Fin février, l’actrice Claudia Cardinale, la reine Paola et l’épouse du dernier shah d’Iran, Farah Diba, se retrouveront au cœur de Bruxelles. Une scène émouvante: trois dames d’âge vénérable, élégantes et raffinées. "Prego! Attenzione!" Elles pénètrent dans le Musée Mode & Dentelle de Bruxelles, escortées par leurs dames d’honneur. Cet après-midi-là, elles se plongeront sans doute dans les souvenirs de leurs jours de gloire, entre caméras et visites officielles.
Une époque qui appartient au passé, un instant ravivé par la magie de l’exposition présentée au musée, où elles retrouveront l’allure protocolaire ou privée qui les a caractérisées, mêlée à d’autres icônes, des coupures de presse et des photos parues dans les magazines glamour. En effet, c’est au musée Mode & Dentelle que sont présentées les merveilleuses robes couture signées Lanvin et Nina Ricci créées par Jules François Crahay, un de leurs couturiers préférés. Pourtant, aujourd’hui, son nom n’évoque plus rien, sauf peut-être aux spécialistes de la couture parisienne. C’est donc presque miraculeux qu’une exposition et un livre richement illustré lui rendent hommage.
Hommages de divas
Cette scène où se retrouvent ces trois vénérables dames est évidemment le fruit de notre imagination, malheureusement. La probabilité que Claudia, Farah et Paola se retrouvent réellement à Bruxelles est mince, même si Denis Laurent pense que Crahay aurait mérité cet hommage. Au cours de ces derniers mois, l’agenda de Denis Laurent a été très chargé. Instigateur de l’exposition, il est aussi l’auteur principal d’un nouvel ouvrage consacré à Jules François Crahay, ce couturier belge aussi discret que génial.
Il y a six mois encore, Laurent occupait le poste de directeur des musées et de la culture de la ville de Bruxelles. Cependant, son travail de détective est chronophage: il consacre des heures, des jours et des mois au créateur. Au mois de septembre dernier, il décide de quitter son emploi pour se consacrer pleinement à l’ouvrage et à l’exposition.
Pourquoi cet intérêt dévorant pour Jules François Crahay? "L’idée a germé il y a quatre ans. Historien de l’art de formation, j’ai consacré une grande partie de ma carrière journalistique au design et à la mode, si bien que le contexte ne m’était pas étranger. Nous avons découvert que le Musée Mode & Dentelle possédait des archives jusqu’alors inexploitées."
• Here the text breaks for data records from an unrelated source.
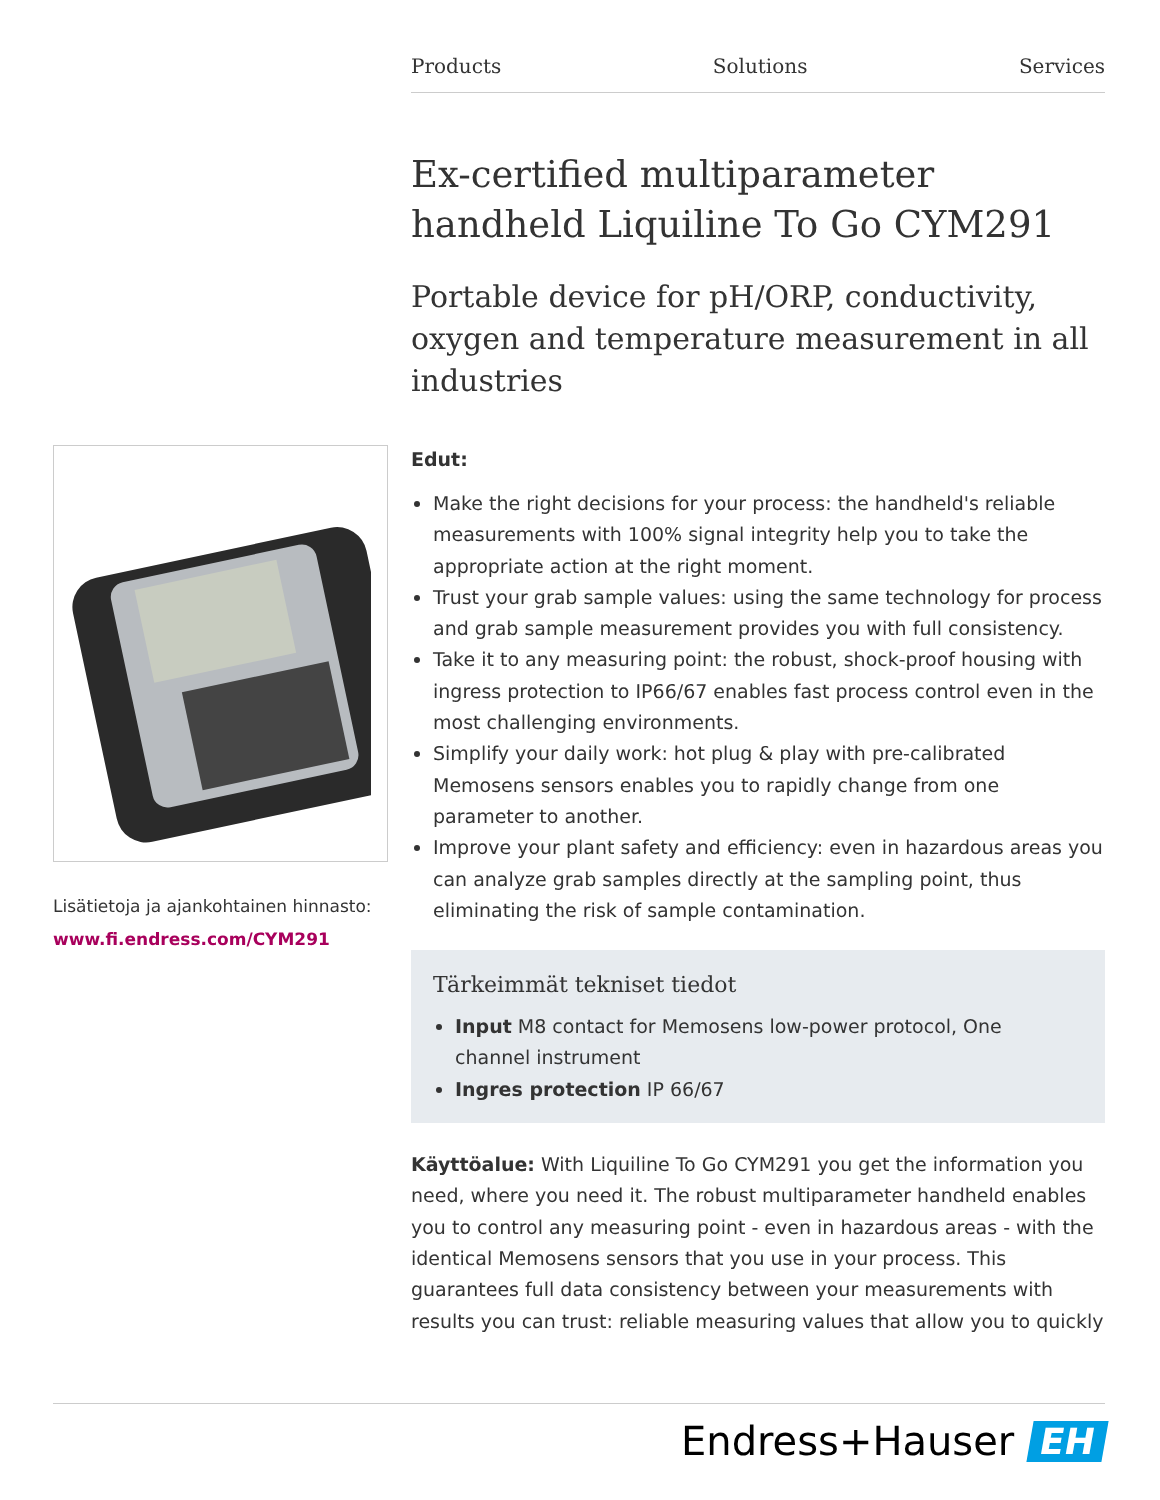Products Solutions Services
Lisätietoja ja ajankohtainen hinnasto:
www.fi.endress.com/CYM291
Ex-certified multiparameter handheld Liquiline To Go CYM291
Portable device for pH/ORP, conductivity, oxygen and temperature measurement in all industries
Edut:
Make the right decisions for your process: the handheld's reliable measurements with 100% signal integrity help you to take the appropriate action at the right moment.
Trust your grab sample values: using the same technology for process and grab sample measurement provides you with full consistency.
Take it to any measuring point: the robust, shock-proof housing with ingress protection to IP66/67 enables fast process control even in the most challenging environments.
Simplify your daily work: hot plug & play with pre-calibrated Memosens sensors enables you to rapidly change from one parameter to another.
Improve your plant safety and efficiency: even in hazardous areas you can analyze grab samples directly at the sampling point, thus eliminating the risk of sample contamination.
Tärkeimmät tekniset tiedot
Input M8 contact for Memosens low-power protocol, One channel instrument
Ingres protection IP 66/67
Käyttöalue: With Liquiline To Go CYM291 you get the information you need, where you need it. The robust multiparameter handheld enables you to control any measuring point - even in hazardous areas - with the identical Memosens sensors that you use in your process. This guarantees full data consistency between your measurements with results you can trust: reliable measuring values that allow you to quickly
Endress+Hauser EH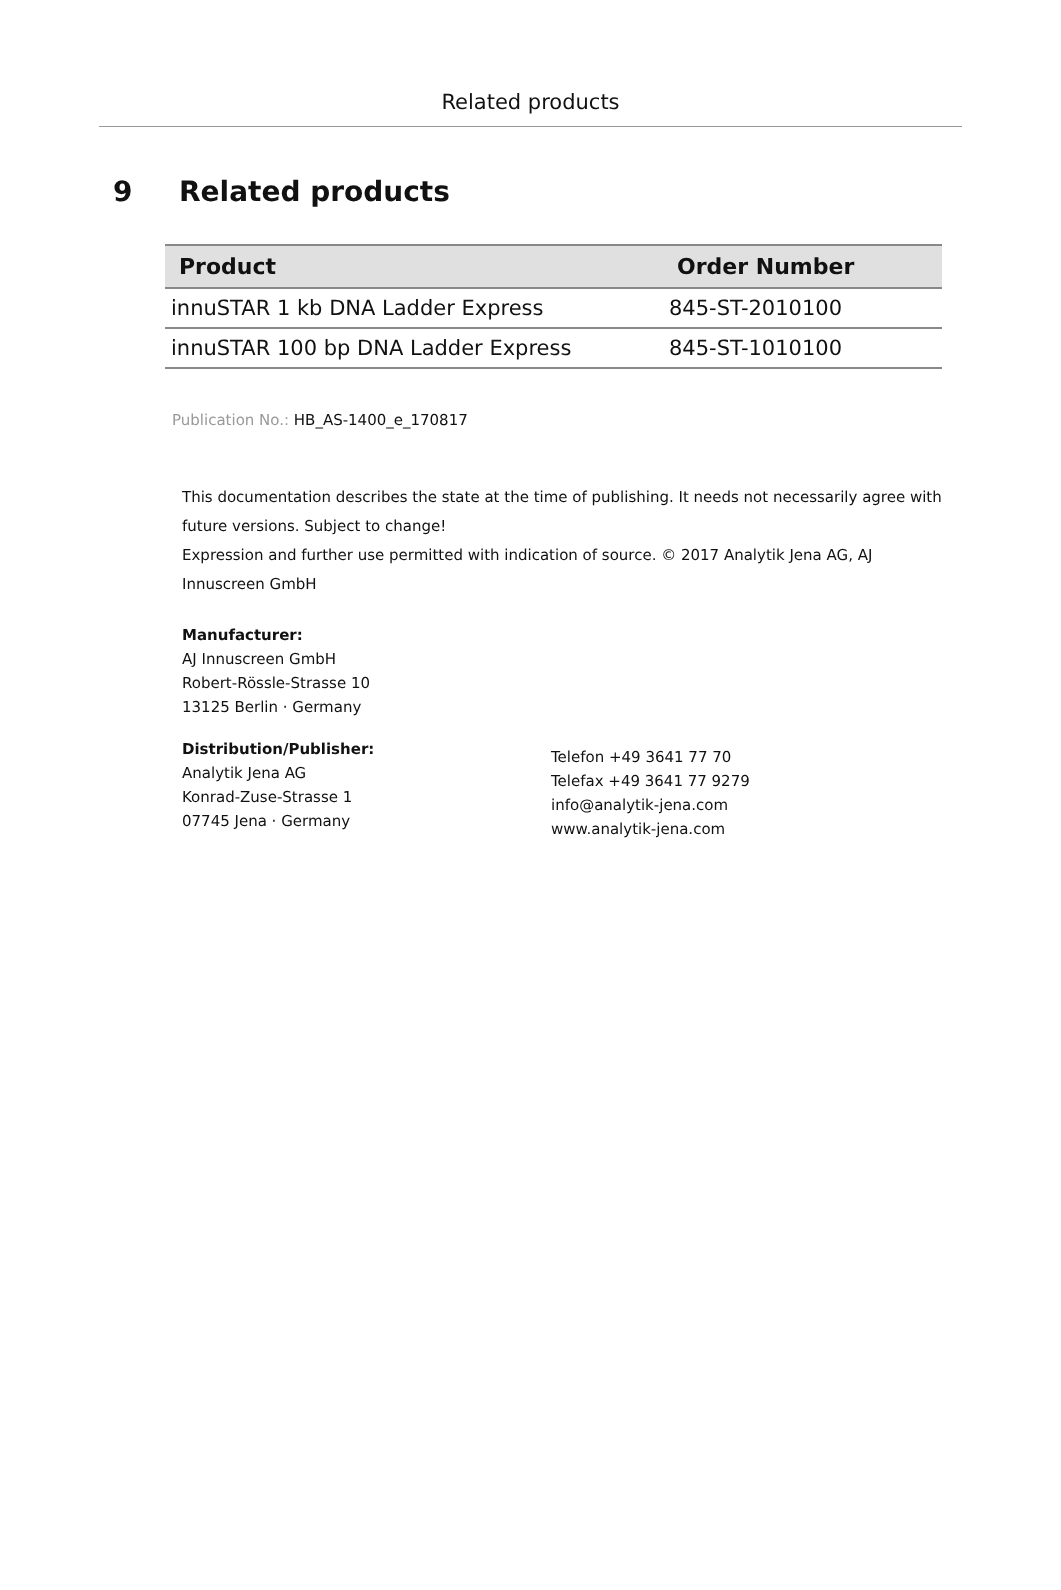Related products
9 Related products
| Product | Order Number |
| --- | --- |
| innuSTAR 1 kb DNA Ladder Express | 845-ST-2010100 |
| innuSTAR 100 bp DNA Ladder Express | 845-ST-1010100 |
Publication No.: HB_AS-1400_e_170817
This documentation describes the state at the time of publishing. It needs not necessarily agree with future versions. Subject to change!
Expression and further use permitted with indication of source. © 2017 Analytik Jena AG, AJ Innuscreen GmbH
Manufacturer:
AJ Innuscreen GmbH
Robert-Rössle-Strasse 10
13125 Berlin · Germany
Distribution/Publisher:
Analytik Jena AG
Konrad-Zuse-Strasse 1
07745 Jena · Germany
Telefon +49 3641 77 70
Telefax +49 3641 77 9279
info@analytik-jena.com
www.analytik-jena.com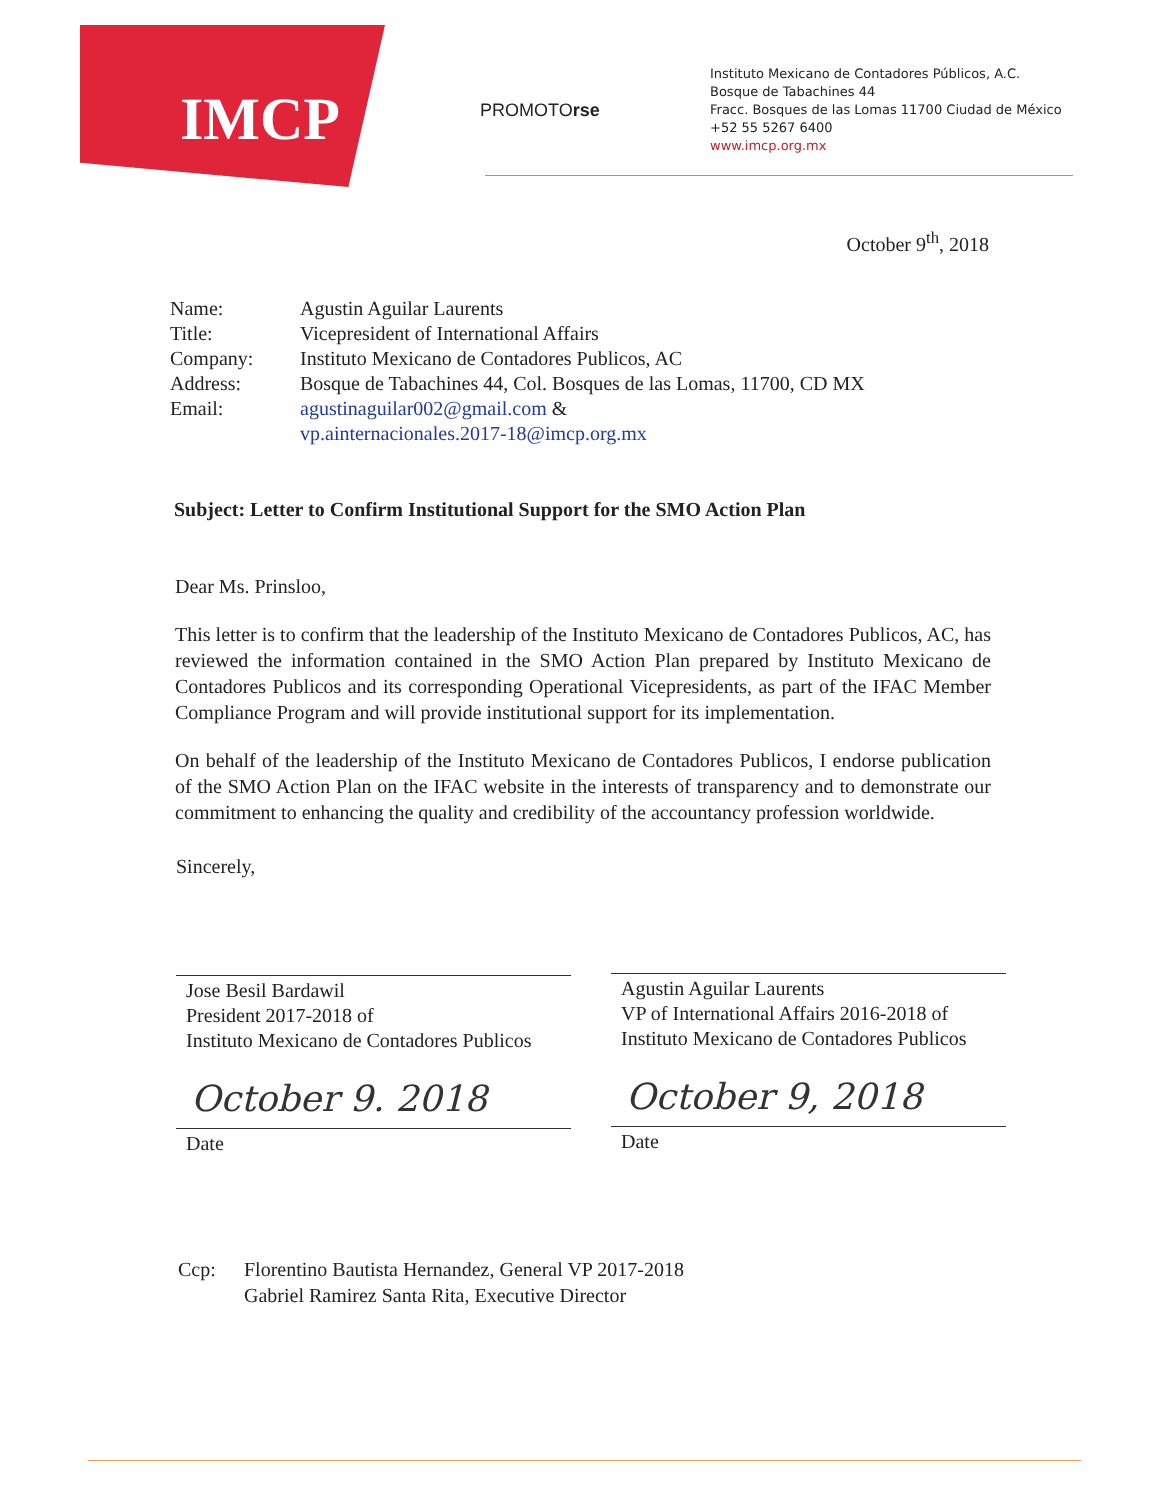IMCP
PROMOTOrse
Instituto Mexicano de Contadores Públicos, A.C.
Bosque de Tabachines 44
Fracc. Bosques de las Lomas 11700 Ciudad de México
+52 55 5267 6400
www.imcp.org.mx
October 9<sup>th</sup>, 2018
| Name: | Agustin Aguilar Laurents |
| Title: | Vicepresident of International Affairs |
| Company: | Instituto Mexicano de Contadores Publicos, AC |
| Address: | Bosque de Tabachines 44, Col. Bosques de las Lomas, 11700, CD MX |
| Email: | agustinaguilar002@gmail.com & vp.ainternacionales.2017-18@imcp.org.mx |
Subject: Letter to Confirm Institutional Support for the SMO Action Plan
Dear Ms. Prinsloo,
This letter is to confirm that the leadership of the Instituto Mexicano de Contadores Publicos, AC, has reviewed the information contained in the SMO Action Plan prepared by Instituto Mexicano de Contadores Publicos and its corresponding Operational Vicepresidents, as part of the IFAC Member Compliance Program and will provide institutional support for its implementation.
On behalf of the leadership of the Instituto Mexicano de Contadores Publicos, I endorse publication of the SMO Action Plan on the IFAC website in the interests of transparency and to demonstrate our commitment to enhancing the quality and credibility of the accountancy profession worldwide.
Sincerely,
Jose Besil Bardawil
President 2017-2018 of
Instituto Mexicano de Contadores Publicos
October 9. 2018
Date
Agustin Aguilar Laurents
VP of International Affairs 2016-2018 of
Instituto Mexicano de Contadores Publicos
October 9, 2018
Date
Ccp: Florentino Bautista Hernandez, General VP 2017-2018
Gabriel Ramirez Santa Rita, Executive Director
Laurent se passionne pour ce sujet qu’il tient à partager avec le plus grand nombre: "Cette exposition est le résultat d’une longue et minutieuse investigation. Il nous a également semblé essentiel de l’accompagner d’une publication dépassant le simple cadre du catalogue. Divers auteurs invités ont également enrichi l’ouvrage de leur perspective sur Crahay et son influence dans l’univers de la mode. Publié en français et en anglais, ce livre a l’ambition de donner à l’histoire de Crahay une résonance plus large. Mondiale, pour ainsi dire."
Originaire de Liège, Jules François Crahay (1917-1988) a été élevé par sa mère, une couturière. Son père, un riche industriel, ne l’a jamais reconnu officiellement. Jeune homme, il part à Paris suivre une formation en mode et, après la guerre, reprend la maison de couture de sa défunte mère. Avec succès. Mais Crahay aspire à se trouver là où palpite le cœur de la mode. Le talentueux créateur décide donc de quitter Liège pour fonder sa propre maison de couture à Paris.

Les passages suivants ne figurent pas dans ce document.